(Provided data Opens)

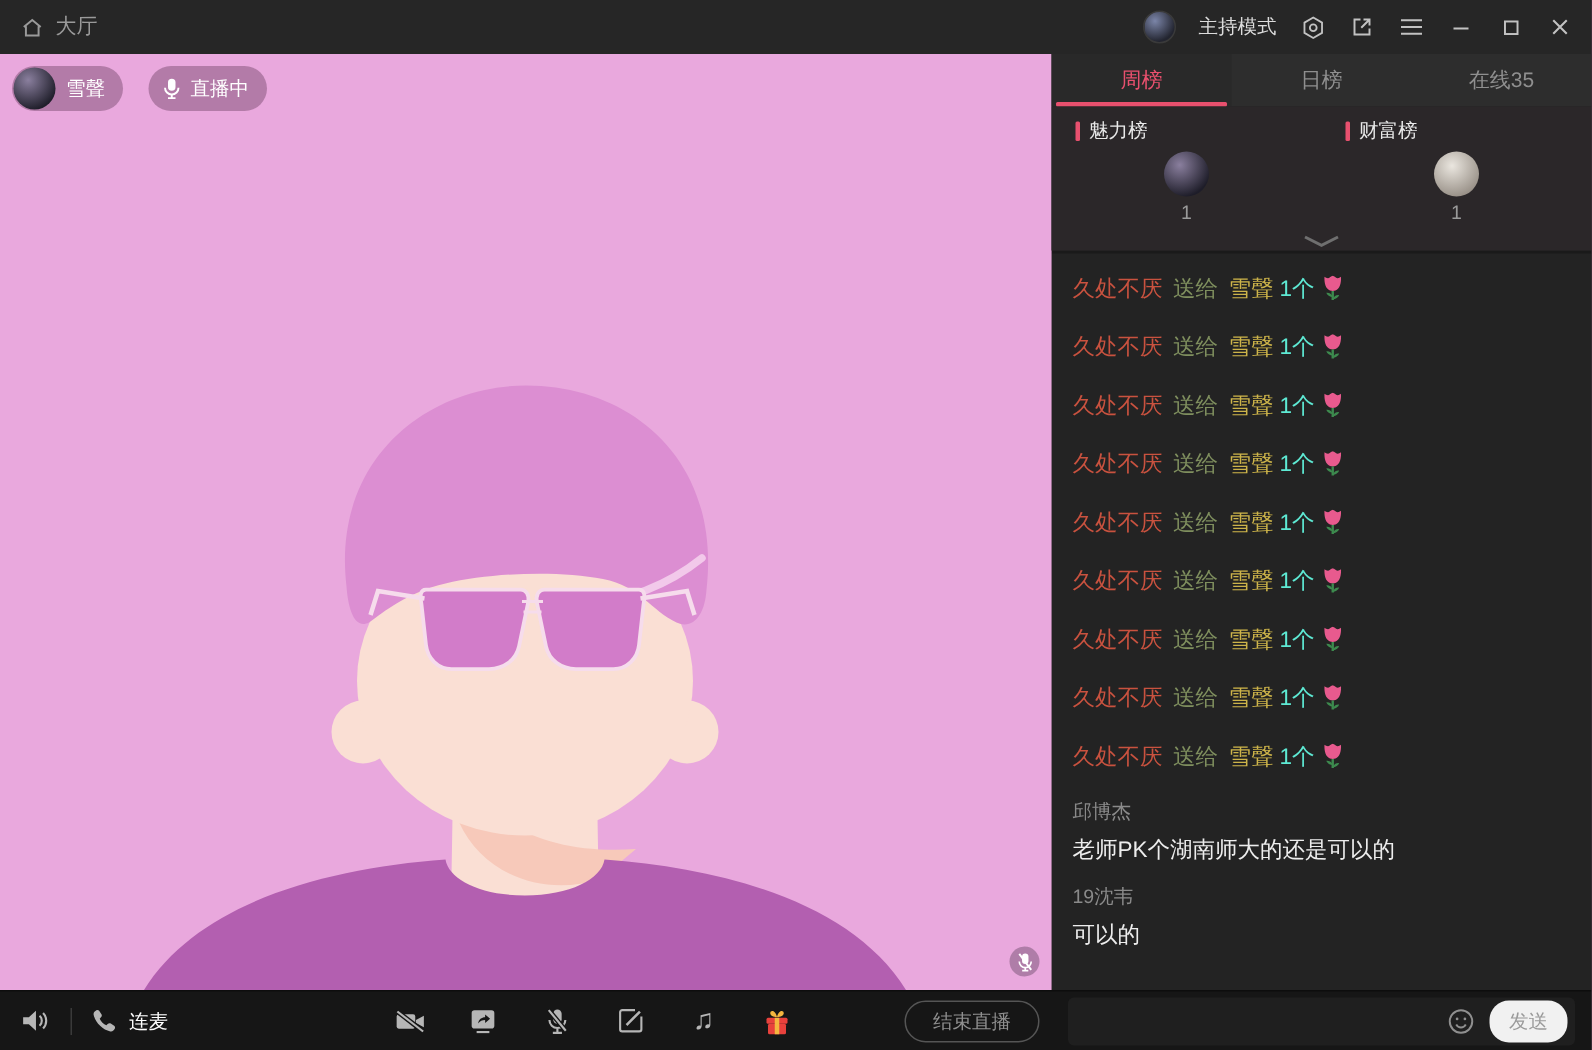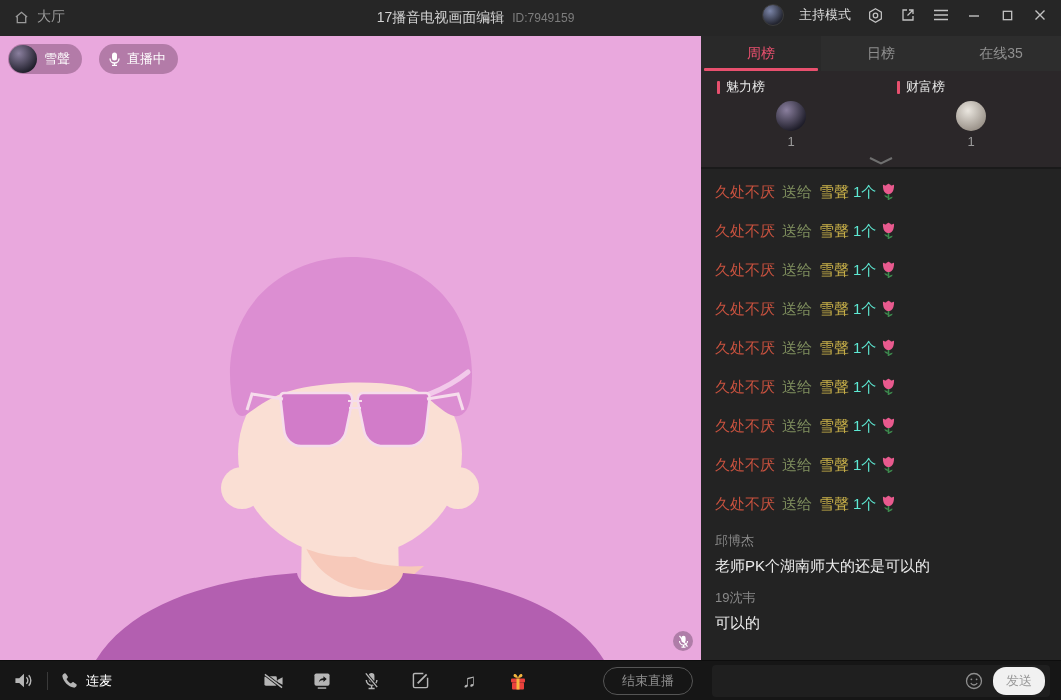--- a/index.html
+++ b/index.html
@@ -10,7 +10,7 @@
     -webkit-font-smoothing:antialiased;
   }
   
-  .titlebar { position:relative; height:36px; background:#262626; display:flex; align-items:flex-end; padding:10px 12px; color:#9a9a9a; }
+  .titlebar { position:relative; height:36px; background:#262626; display:flex; align-items:center; padding:0 12px; color:#9a9a9a; }
   .tb-left { display:flex; align-items:center; gap:7px; font-size:14px; z-index:2; }
   .tb-center { position:absolute; left:0; right:110px; top:0; height:36px; display:flex; align-items:center; justify-content:center; gap:8px; pointer-events:none; }
   .tb-title { color:#d4d4d4; font-size:14px; }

(Provided data Closes)

▶ **Work request**
Repeat all entries exactly. Skip the pictures.

▶ **Answer to this task**
--- a/index.html
+++ b/index.html
@@ -10,7 +10,7 @@
     -webkit-font-smoothing:antialiased;
   }
   
-  .titlebar { position:relative; height:36px; background:#262626; display:flex; align-items:flex-end; padding:10px 12px; color:#9a9a9a; }
+  .titlebar { position:relative; height:36px; background:#262626; display:flex; align-items:center; padding:0 12px; color:#9a9a9a; }
   .tb-left { display:flex; align-items:center; gap:7px; font-size:14px; z-index:2; }
   .tb-center { position:absolute; left:0; right:110px; top:0; height:36px; display:flex; align-items:center; justify-content:center; gap:8px; pointer-events:none; }
   .tb-title { color:#d4d4d4; font-size:14px; }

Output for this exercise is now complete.